== Supplied entries ==
--- START ---
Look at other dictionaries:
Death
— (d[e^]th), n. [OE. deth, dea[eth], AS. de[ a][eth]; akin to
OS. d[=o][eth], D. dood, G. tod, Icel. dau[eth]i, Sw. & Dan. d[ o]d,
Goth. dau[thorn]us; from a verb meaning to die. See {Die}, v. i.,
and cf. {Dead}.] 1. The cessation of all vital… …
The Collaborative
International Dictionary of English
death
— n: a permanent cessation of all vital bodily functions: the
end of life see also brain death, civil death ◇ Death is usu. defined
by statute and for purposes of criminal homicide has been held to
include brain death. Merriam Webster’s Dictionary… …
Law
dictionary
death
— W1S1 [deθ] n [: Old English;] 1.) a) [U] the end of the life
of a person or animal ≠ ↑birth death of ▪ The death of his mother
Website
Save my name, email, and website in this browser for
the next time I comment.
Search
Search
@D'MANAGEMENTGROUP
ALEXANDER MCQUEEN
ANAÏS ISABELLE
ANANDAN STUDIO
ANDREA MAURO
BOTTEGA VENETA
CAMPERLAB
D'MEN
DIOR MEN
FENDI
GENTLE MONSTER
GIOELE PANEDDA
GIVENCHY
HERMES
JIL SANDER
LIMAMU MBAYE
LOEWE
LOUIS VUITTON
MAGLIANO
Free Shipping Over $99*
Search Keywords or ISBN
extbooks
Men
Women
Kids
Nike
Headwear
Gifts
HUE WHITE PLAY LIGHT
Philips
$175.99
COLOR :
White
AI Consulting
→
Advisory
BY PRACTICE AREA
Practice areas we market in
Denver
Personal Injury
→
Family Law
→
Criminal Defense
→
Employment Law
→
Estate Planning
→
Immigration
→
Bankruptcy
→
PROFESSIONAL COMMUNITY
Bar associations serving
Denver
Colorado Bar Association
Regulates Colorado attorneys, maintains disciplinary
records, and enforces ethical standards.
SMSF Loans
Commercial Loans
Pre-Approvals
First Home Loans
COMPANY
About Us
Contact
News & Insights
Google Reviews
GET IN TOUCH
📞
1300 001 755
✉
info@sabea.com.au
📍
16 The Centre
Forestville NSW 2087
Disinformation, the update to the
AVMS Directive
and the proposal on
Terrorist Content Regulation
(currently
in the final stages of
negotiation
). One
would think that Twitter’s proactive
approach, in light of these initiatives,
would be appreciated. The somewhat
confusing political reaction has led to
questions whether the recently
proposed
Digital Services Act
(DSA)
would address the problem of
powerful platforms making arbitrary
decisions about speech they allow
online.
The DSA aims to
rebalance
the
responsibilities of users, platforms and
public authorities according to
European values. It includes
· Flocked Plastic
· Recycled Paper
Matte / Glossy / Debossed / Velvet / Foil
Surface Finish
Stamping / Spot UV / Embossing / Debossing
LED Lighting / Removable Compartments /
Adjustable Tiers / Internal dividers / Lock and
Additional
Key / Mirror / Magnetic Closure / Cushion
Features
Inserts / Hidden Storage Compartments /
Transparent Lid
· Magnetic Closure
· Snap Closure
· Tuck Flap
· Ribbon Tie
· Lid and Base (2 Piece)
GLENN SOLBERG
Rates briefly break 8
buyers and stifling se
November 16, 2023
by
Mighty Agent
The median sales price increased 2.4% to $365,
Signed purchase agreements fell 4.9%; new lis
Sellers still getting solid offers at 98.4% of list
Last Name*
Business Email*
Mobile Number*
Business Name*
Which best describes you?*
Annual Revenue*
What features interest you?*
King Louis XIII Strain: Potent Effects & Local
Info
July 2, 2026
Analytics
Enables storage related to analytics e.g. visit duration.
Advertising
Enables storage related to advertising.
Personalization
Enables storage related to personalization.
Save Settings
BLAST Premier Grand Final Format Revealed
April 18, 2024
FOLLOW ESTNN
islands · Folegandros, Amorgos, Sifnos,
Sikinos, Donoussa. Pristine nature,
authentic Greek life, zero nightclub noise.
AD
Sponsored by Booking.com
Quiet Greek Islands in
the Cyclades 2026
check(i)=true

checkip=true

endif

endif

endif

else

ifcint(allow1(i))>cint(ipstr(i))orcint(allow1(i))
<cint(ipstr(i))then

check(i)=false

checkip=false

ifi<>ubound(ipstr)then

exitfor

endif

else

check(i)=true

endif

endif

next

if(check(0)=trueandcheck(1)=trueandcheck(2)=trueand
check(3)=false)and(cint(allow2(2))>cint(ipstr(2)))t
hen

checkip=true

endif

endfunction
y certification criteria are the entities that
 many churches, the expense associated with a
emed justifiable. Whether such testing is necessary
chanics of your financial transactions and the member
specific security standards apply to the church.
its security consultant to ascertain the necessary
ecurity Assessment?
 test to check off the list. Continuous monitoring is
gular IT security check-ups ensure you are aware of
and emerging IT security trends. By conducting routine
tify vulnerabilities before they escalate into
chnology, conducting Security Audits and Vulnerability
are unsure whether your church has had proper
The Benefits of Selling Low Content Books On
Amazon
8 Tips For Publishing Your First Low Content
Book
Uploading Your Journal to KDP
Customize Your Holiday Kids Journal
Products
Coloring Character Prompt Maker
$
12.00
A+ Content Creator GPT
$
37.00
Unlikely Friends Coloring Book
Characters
--- END ---
== Task prompt ==
From the records above, print exactly the lines that run from the line with "Base (2 Piece)" to the line with "What features interest you?*", inclusive.

== Result of this task ==
· Lid and Base (2 Piece)
GLENN SOLBERG
Rates briefly break 8
buyers and stifling se
November 16, 2023
by
Mighty Agent
The median sales price increased 2.4% to $365,
Signed purchase agreements fell 4.9%; new lis
Sellers still getting solid offers at 98.4% of list
Last Name*
Business Email*
Mobile Number*
Business Name*
Which best describes you?*
Annual Revenue*
What features interest you?*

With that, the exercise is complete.